From an interview with Rabbi Dr, Dana Evan Kaplan which was given that title:



What are some of the biggest misconceptions about your topic? 

Some people believe that there is only one way to look at Judaism. My book is an attempt to show how American Jews have taken some of the same religious concepts and practices and done very different things with them depending on their perspective.

I am not writing this book from a theological perspective so I am not necessarily arguing that this is religiously authentic behavior, but the fact that I describe it in loving detail implicitly suggests that I approve of the mushrooming of creative pluralistic religious responses to contemporary life. One neo-conservative reviewer savaged me for what he saw as my support for attitudes that he believes are nonsensical and destructive. But because the review was so ideological, I was actually quite amused and had it distributed in advance of my speaking at Baylor University in October so that the primarily evangelical Christian students there could get a sense of the other side of the argument.

I think some outsiders still think American Judaism is divided into Reform, Conservative, Orthodox. In recent decades, it has become much more pluralistic, with several additional groups that could be seen as fledgling denominations and many others that are floating somewhere between institutional categories. On the other hand, some insiders believe that the American Jewish religious denominational structure has collapsed. While there is no question that it has weakened, there will still be separate religious movements for the foreseeable future. I hope I did not contribute to this misperception by entitling one of my chapters “The Rise and Fall of American Jewish Denominationalism.”

The sages of the classical rabbinic tradition reinterpreted biblical commandments in order to reinvent contemporary Judaism for their times. I implicitly argue that we need to do the same thing now. The denominational structure which may have served us well in the late 19th and throughout the 20th century is clearly no longer enough. I am planning to argue that we should create new divisions based on clear theological differences rather than preserving denominational organizations which represent divisions that are no longer meaningful. But I haven’t published this argument yet so I shouldn’t say too much about this....

..Are you hoping to just inform readers? Give them pleasure? Piss them  off?I am trying to write a reasonably comprehensive current history of contemporary Judaism. But there are so many things happening so it is clearly impossible to cover everything.

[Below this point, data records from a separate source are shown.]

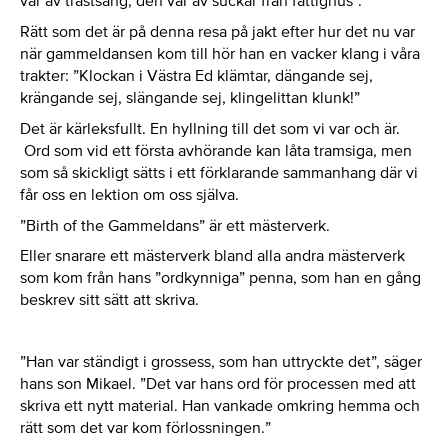
var av trastsång, den var av suckar från fattighus”.
Rätt som det är på denna resa på jakt efter hur det nu var
när gammeldansen kom till hör han en vacker klang i våra
trakter: ”Klockan i Västra Ed klämtar, dängande sej,
krängande sej, slängande sej, klingelittan klunk!”
Det är kärleksfullt. En hyllning till det som vi var och är.
Ord som vid ett första avhörande kan låta tramsiga, men
som så skickligt sätts i ett förklarande sammanhang där vi
får oss en lektion om oss själva.
”Birth of the Gammeldans” är ett mästerverk.
Eller snarare ett mästerverk bland alla andra mästerverk
som kom från hans ”ordkynniga” penna, som han en gång
beskrev sitt sätt att skriva.
”Han var ständigt i grossess, som han uttryckte det”, säger
hans son Mikael. ”Det var hans ord för processen med att
skriva ett nytt material. Han vankade omkring hemma och
rätt som det var kom förlossningen.”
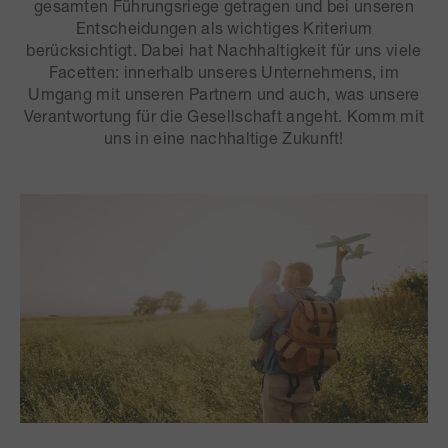
gesamten Führungsriege getragen und bei unseren
Entscheidungen als wichtiges Kriterium
berücksichtigt. Dabei hat Nachhaltigkeit für uns viele
Facetten: innerhalb unseres Unternehmens, im
Umgang mit unseren Partnern und auch, was unsere
Verantwortung für die Gesellschaft angeht. Komm mit
uns in eine nachhaltige Zukunft!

I am also making a series of arguments, particularly relating to the impact that the concept of personal spirituality has had on organized American Judaism. Americans today feel much freer to explore ceremonial and ritual practices that intrigue them regardless of what their community thinks of those particular ideas. This has allowed Jews to move in a number of different directions, including seemingly contradictory ones.

I found some of these contradictory impulses fascinating. For example, there have been a lot more young Jewish people getting tattoos, including many who choose Jewish symbols or Hebrew letters. Now of course the halacha prohibits getting a tattoo, and in earlier generations, a Jew who got a tattoo was in open rebellion against the tradition. That is not so obviously the case anymore.

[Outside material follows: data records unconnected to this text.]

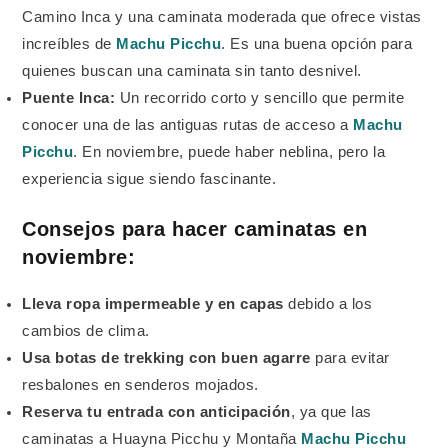
Camino Inca y una caminata moderada que ofrece vistas
increíbles de
Machu Picchu
. Es una buena opción para
quienes buscan una caminata sin tanto desnivel.
Puente Inca:
Un recorrido corto y sencillo que permite
conocer una de las antiguas rutas de acceso a
Machu
Picchu
. En noviembre, puede haber neblina, pero la
experiencia sigue siendo fascinante.
Consejos para hacer caminatas en
noviembre:
Lleva ropa impermeable y en capas
debido a los
cambios de clima.
Usa botas de trekking con buen agarre
para evitar
resbalones en senderos mojados.
Reserva tu entrada con anticipación
, ya que las
caminatas a Huayna Picchu y Montaña
Machu Picchu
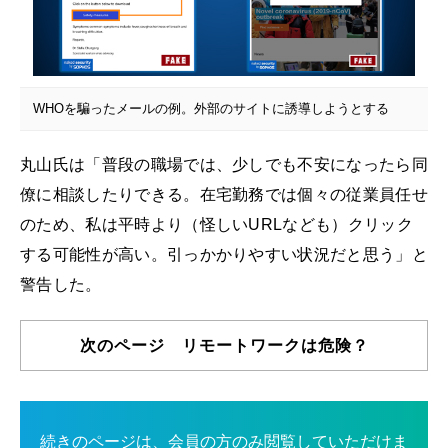
WHOを騙ったメールの例。外部のサイトに誘導しようとする
丸山氏は「普段の職場では、少しでも不安になったら同
僚に相談したりできる。在宅勤務では個々の従業員任せ
のため、私は平時より（怪しいURLなども）クリック
する可能性が高い。引っかかりやすい状況だと思う」と
警告した。
次のページ リモートワークは危険？
続きのページは、会員の方のみ閲覧していただけま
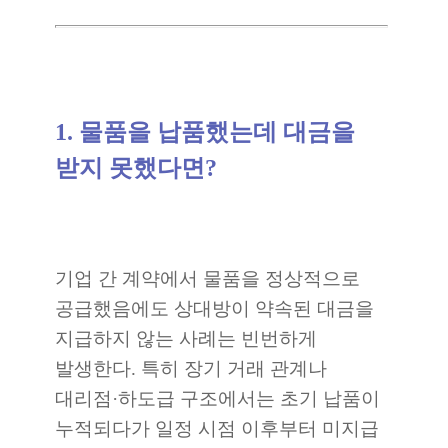
1. 물품을 납품했는데 대금을
받지 못했다면?
기업 간 계약에서 물품을 정상적으로
공급했음에도 상대방이 약속된 대금을
지급하지 않는 사례는 빈번하게
발생한다. 특히 장기 거래 관계나
대리점·하도급 구조에서는 초기 납품이
누적되다가 일정 시점 이후부터 미지급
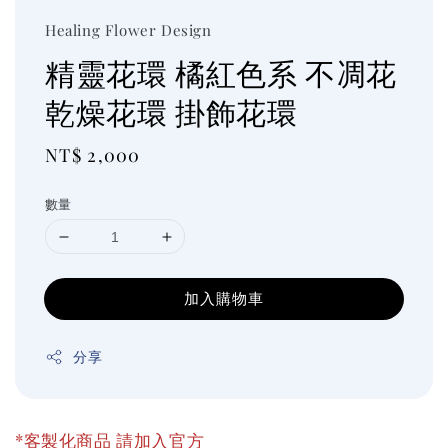
Healing Flower Design
精靈花環 橘紅色系 不凋花
乾燥花環 掛飾花環
Regular
NT$ 2,000
price
數量
加入購物車
分享
*客製化商品 請加入官方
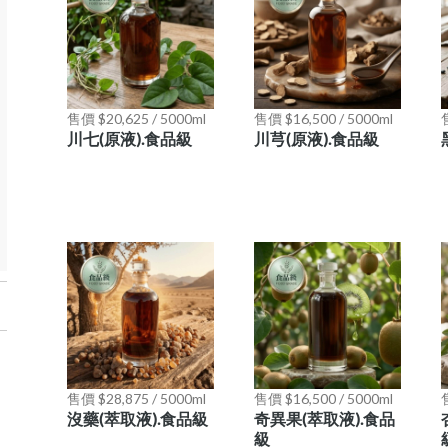
售價 $20,625 / 5000ml
售價 $16,500 / 5000ml
售
川七(原液).食品級
川芎(原液).食品級
售價 $28,875 / 5000ml
售價 $16,500 / 5000ml
售
沒藥(萃取液).食品級
奇異果(萃取液).食品
級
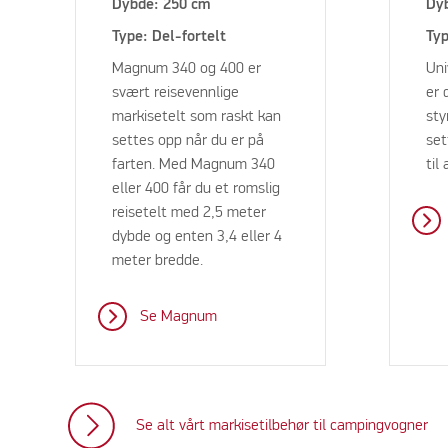
Dybde: 250 cm
Dy
Type: Del-fortelt
Typ
Magnum 340 og 400 er
Uni
svært reisevennlige
er 
markisetelt som raskt kan
sty
settes opp når du er på
set
farten. Med Magnum 340
til 
eller 400 får du et romslig
reisetelt med 2,5 meter
dybde og enten 3,4 eller 4
meter bredde.
Se Magnum
Se alt vårt markisetilbehør til campingvogner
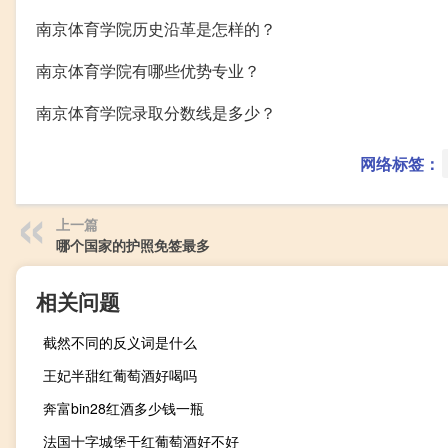
南京体育学院历史沿革是怎样的？
南京体育学院有哪些优势专业？
南京体育学院录取分数线是多少？
网络标签：
上一篇
哪个国家的护照免签最多
相关问题
截然不同的反义词是什么
王妃半甜红葡萄酒好喝吗
奔富bin28红酒多少钱一瓶
法国十字城堡干红葡萄酒好不好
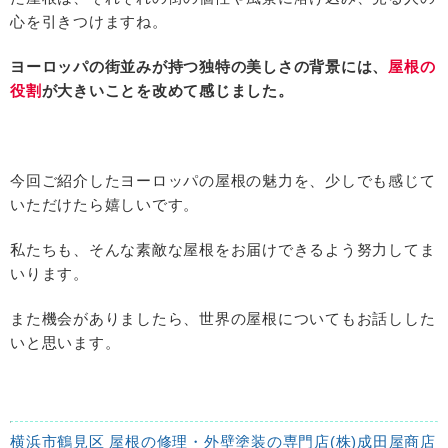
心を引きつけますね。
ヨーロッパの街並みが持つ独特の美しさの背景には、
屋根の
役割
が大きいことを改めて感じました。
今回ご紹介したヨーロッパの屋根の魅力を、少しでも感じて
いただけたら嬉しいです。
私たちも、そんな素敵な屋根をお届けできるよう努力してま
いります。
また機会がありましたら、世界の屋根についてもお話しした
いと思います。
横浜市鶴見区 屋根の修理・外壁塗装の専門店(株)成田屋商店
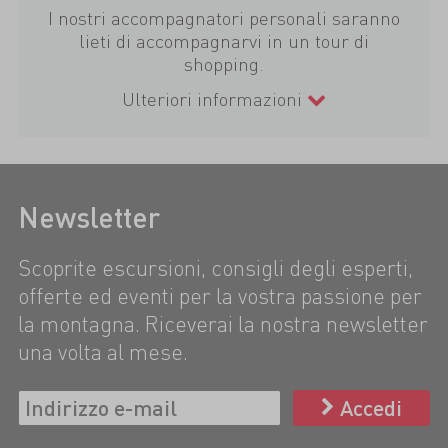
I nostri accompagnatori personali saranno
lieti di accompagnarvi in un tour di
shopping.
Ulteriori informazioni
Newsletter
Scoprite escursioni, consigli degli esperti,
offerte ed eventi per la vostra passione per
la montagna. Riceverai la nostra newsletter
una volta al mese.
Accedi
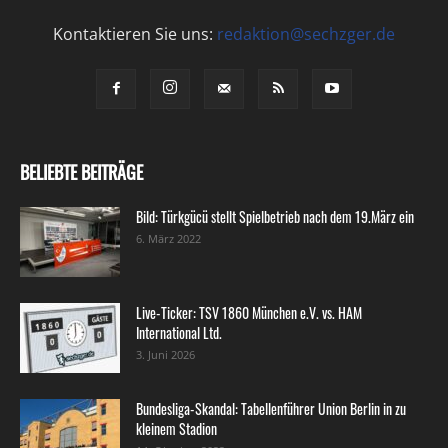
Kontaktieren Sie uns:
redaktion@sechzger.de
BELIEBTE BEITRÄGE
Bild: Türkgücü stellt Spielbetrieb nach dem 19.März ein
6. März 2022
Live-Ticker: TSV 1860 München e.V. vs. HAM
International Ltd.
3. Juni 2026
Bundesliga-Skandal: Tabellenführer Union Berlin in zu
kleinem Stadion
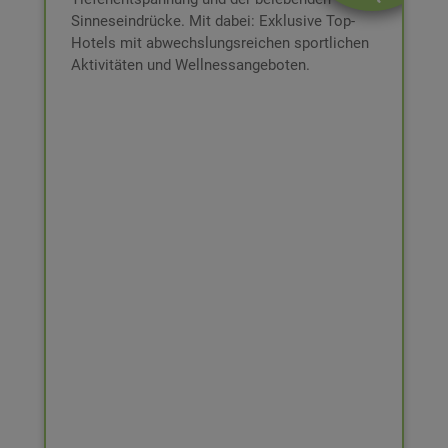
Inkl. Frühstücksbuffet
Booklet
Sinneseindrücke. Mit dabei: Exklusive Top-
Inkl. € 80,- Wertgutschein für
Hotels mit abwechslungsreichen sportlichen
Hotelleistungen
Aktivitäten und Wellnessangeboten.
All-In-Betreuung bei der Buchung
3 Jahre gültig ab Ende des Kaufjahres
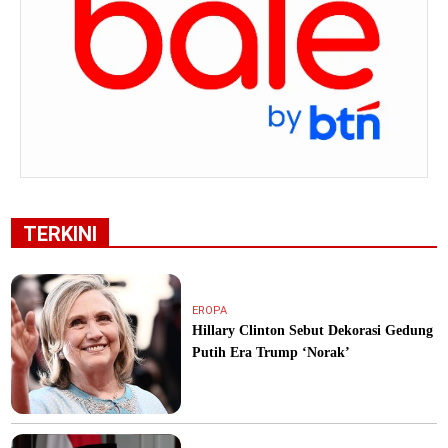
TERKINI
EROPA
Hillary Clinton Sebut Dekorasi Gedung
Putih Era Trump ‘Norak’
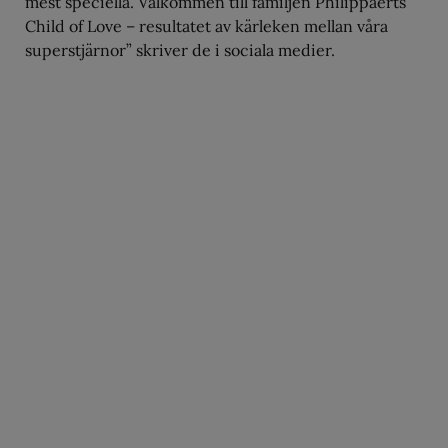
mest speciella. Välkommen till familjen Philippaerts
Child of Love – resultatet av kärleken mellan våra
superstjärnor” skriver de i sociala medier.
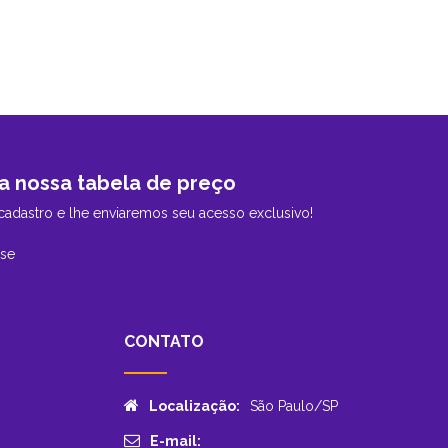
a nossa tabela de preço
cadastro e lhe enviaremos seu acesso exclusivo!
-se
CONTATO
Localização:
São Paulo/SP
E-mail:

Another such example that I write about in my book was of a woman in northern California who asks to be cremated after her body is ritually purified and most of the traditional Hebrew prayers have been recited. Again, this is behavior that would have been inexplicable to a traditional Jew from a previous generation. I am hoping that my readers will find these internal contradictions as fascinating as I did and want to explore the changing contours of American Judaism through my book. I do like to be controversial, as long as my criticisms are based on a solid footing.

I did irritate some of the subjects talked about in the book.